Las Invernadas, una estancia agrícola que recibe a turistas para descansar o celebrar una boda
La estancia Las Invernadas es uno de esos lugares a los que llegar forma parte del viaje. Porque está algo lejos de Buenos Aires, en Pergamino, a 237 km sobre la RN 8 y el camino se vuelve finito y ondulado, atravesando pueblos encantados y perdidos en el tiempo. A veces se vuelve aún más lento por los camiones, pero qué importa, quién nos apura... A no ser que el viajero venga desde Rosario o San Antonio de Areco, entonces sí las distancias se acortan.
Hace doce años que Gustavo Breuer Moreno, con 62, abrió las puertas de su estancia al turismo. Después vinieron las fiestas de cumpleaños y casamientos que dieron lugar a la ampliación de una gran carpa convertida en salón con calefacción para 500 personas y, más tarde, el lugar para los chicos de los colegios que quieran hacer aquí su experiencia campestre.
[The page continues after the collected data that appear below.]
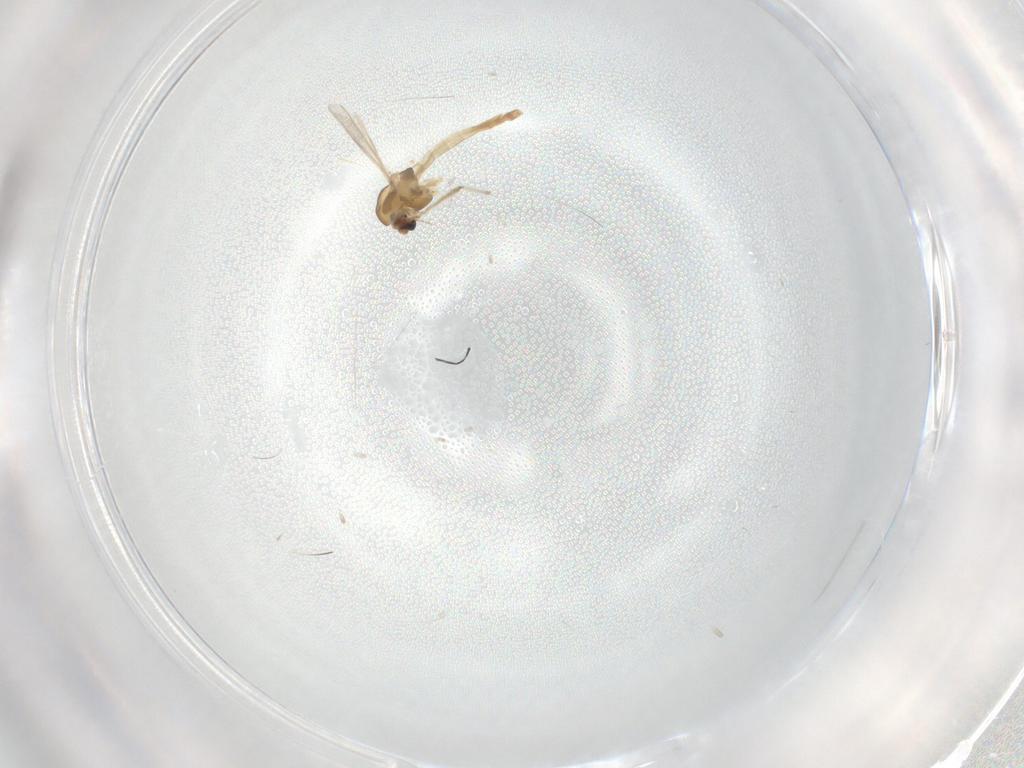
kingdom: Animalia
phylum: Arthropoda
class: Insecta
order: Diptera
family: Chironomidae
Para ellos hay vestuarios con 11 duchas y una cocina en desuso para cuando llegan y se preparan comida.
El aire bucólico de todo el entorno forma parte del espíritu de la estancia de 140 hectáreas dedicada al cultivo de soja, engorde de ganado y al turismo.
"Desde San Antonio de Areco hasta Rosario y Venado Tuerto casi no hay oferta de lugares donde celebrar en el campo o hacer alguna reunión empresarial. Nosotros contamos con toda la tecnología para poder hacerlo: Wi-Fi, proyector, etcétera", expresa Breuer Moreno, que dice que cuando nació, su papá lo llevó al campo y lo apoyó sobre la tierra para que nunca olvidara sus orígenes.
Un poco de historia
Gustavo cuenta que Juan Bautista Ruiz compró una fracción de campo con casco a Miguel Olmos en 1826 y anexó dos fracciones pertenecientes al Estado. Dicha propiedad se llamaba Santa Rita y contaba con 4750 ha. En 1851 se anexó La Atalaya (5424 ha), y La Floresta (3400 ha). En total sumaban 13.574 hectáreas.
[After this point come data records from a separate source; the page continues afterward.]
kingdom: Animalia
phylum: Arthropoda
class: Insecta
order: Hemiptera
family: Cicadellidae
Luego, las familias numerosas y las subdivisiones hicieron que en 1911 Carmen Ruiz Moreno de Moreno heredara La Atalaya en 9 fracciones: una es el puesto Las Invernadas (300 ha) destinada a Gustavo y Carmen Breuer Moreno.
La zona de Pergamino, cabecera del partido homónimo y Capital Nacional de la Semilla desde 1997, posee tierras excelentes para la actividad agrícola-ganadera: se encuentran entre las más rentables de la Argentina y la ciudad es uno de los vértices del llamado triángulo agrario, junto con Rosario y Venado Tuerto.
Estos últimos años toda la zona tuvo un crecimiento vertiginoso. Tanto es así que la cadena Howard Johnson construiría en Pergamino un hotel de gran magnitud en un predio en la intersección de las rutas 32 y 188.
Volviendo al campo, el parque de estilo inglés diseñado por Adam Ezcurra posee árboles de más de cien años como los cuatro robles, dos en pie y dos caídos producto de la última gran inundación hace siete años. Se ve el campo desde todos los rincones, no existen las avenidas de árboles a lo Thays. Las plantas están muy cuidadas; sobresale una gran pileta que próximamente estará lista para ser utilizada.
Un poco más lejos, la cancha de fútbol y también una serie de juegos de supervivencia son la excusa para que jueguen los chicos que vienen con los colegios a acampar. La cancha de bochas, aunque un tanto venida a menos, se encuentra utilizable.
También hay animales en una suerte de jaulas-granja con gansos, gallinas, pavos reales, patos criollos, burros y caballos. Las cabalgatas son otro clásico del sitio, siempre dentro del establecimiento, con más de 50 animales. De hecho, el sobrino de Gustavo, Ernesto Breuer Moreno, realiza la llamada doma india o sin violencia.
En la estancia recibe Griselda Benavídez. Ella se ocupa de todo, hasta de comprar el asado para los que llegan a pasar el día y se mantienen en el área del quincho, y también de atender a quienes decidan pernoctar en alguna de las 6 habitaciones de la casa, algunas con baño privado y otras compartido. Para las novias, la casona posee un cuarto en la torre más alta, como en los cuentos.
El casco es antiguo, todo lo confortable que puede ser un refugio de fin de semana en el campo en el que vive gente todo el año. Este detalle marca la diferencia para los que llegan desde Buenos Aires.